Un an après sa destitution à la tête des services secrets allemands, Hans-Georg Maassen (Union chrétienne-démocrate, CDU) est devenu l'un des porte-parole de l'extrême droite. Mardi, Markus Lanz lui a offert une plate-forme sur son talk-show pour sa campagne de dénigrement agressif contre les réfugiés ainsi que la banalisation et la justification des attaques terroristes d'extrême droite. La prestation était à tous égards celle d'un idéologue fasciste.
Par exemple, Maassen a présenté les extrémistes de droite qui commettent des attaques terroristes contre des réfugiés sans défense et leurs logements comme des citoyens inquiets. Il a déclaré: «Les personnes qui ont perpétré les attaques contre les refuges pour réfugiés, du moins les suspects identifiés, n'étaient pour la plupart pas des extrémistes de droite, ni des nazis. C'étaient des gens de la classe moyenne qui s'étaient radicalisés.»

__Consigne__:
Reproduisez mot pour mot et en entier l'article ci-dessus sur Hans-Georg Maassen.

__Données extraites__:
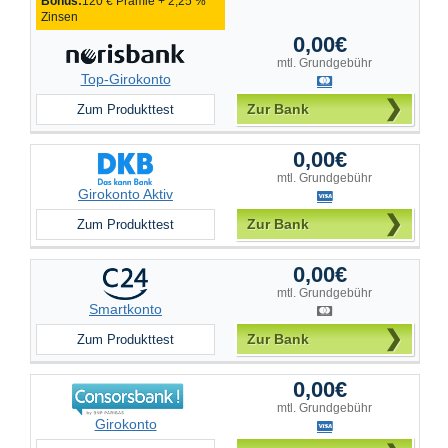
Bonus:
120 € Prämie + 2,25 %
Zinsen
0,00€
mtl. Grundgebühr
Top-Girokonto
Zur Bank
Zum Produkttest
0,00€
mtl. Grundgebühr
Girokonto Aktiv
Zur Bank
Zum Produkttest
0,00€
mtl. Grundgebühr
Smartkonto
Zur Bank
Zum Produkttest
0,00€
mtl. Grundgebühr
Girokonto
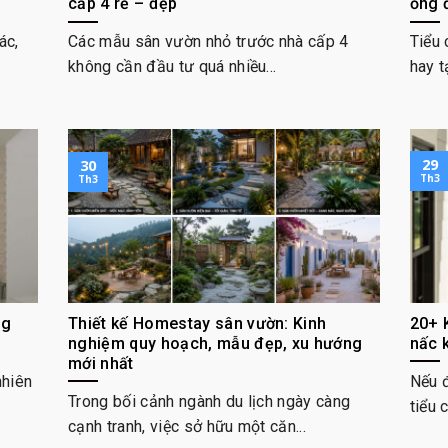
cấp 4 rẻ – đẹp
ống 
ác,
Các mẫu sân vườn nhỏ trước nhà cấp 4
Tiểu 
không cần đầu tư quá nhiều...
hay t
29
30
Th3
Th3
ng
Thiết kế Homestay sân vườn: Kinh
20+ 
nghiệm quy hoạch, mẫu đẹp, xu hướng
nấc 
mới nhất
nhiên
Nếu 
Trong bối cảnh ngành du lịch ngày càng
tiểu 
cạnh tranh, việc sở hữu một căn...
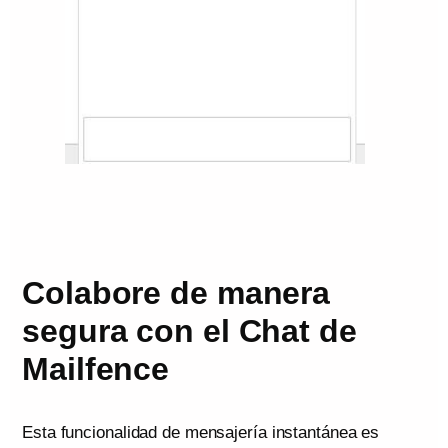
Colabore de manera
segura con el Chat de
Mailfence
Esta funcionalidad de mensajería instantánea es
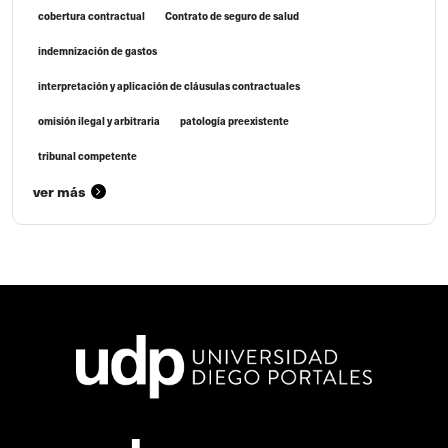
cobertura contractual
Contrato de seguro de salud
indemnización de gastos
interpretación y aplicación de cláusulas contractuales
omisión ilegal y arbitraria
patología preexistente
tribunal competente
ver más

__Réponse attendue__:
Un an après sa destitution à la tête des services secrets allemands, Hans-Georg Maassen (Union chrétienne-démocrate, CDU) est devenu l'un des porte-parole de l'extrême droite. Mardi, Markus Lanz lui a offert une plate-forme sur son talk-show pour sa campagne de dénigrement agressif contre les réfugiés ainsi que la banalisation et la justification des attaques terroristes d'extrême droite. La prestation était à tous égards celle d'un idéologue fasciste.
Par exemple, Maassen a présenté les extrémistes de droite qui commettent des attaques terroristes contre des réfugiés sans défense et leurs logements comme des citoyens inquiets. Il a déclaré: «Les personnes qui ont perpétré les attaques contre les refuges pour réfugiés, du moins les suspects identifiés, n'étaient pour la plupart pas des extrémistes de droite, ni des nazis. C'étaient des gens de la classe moyenne qui s'étaient radicalisés.»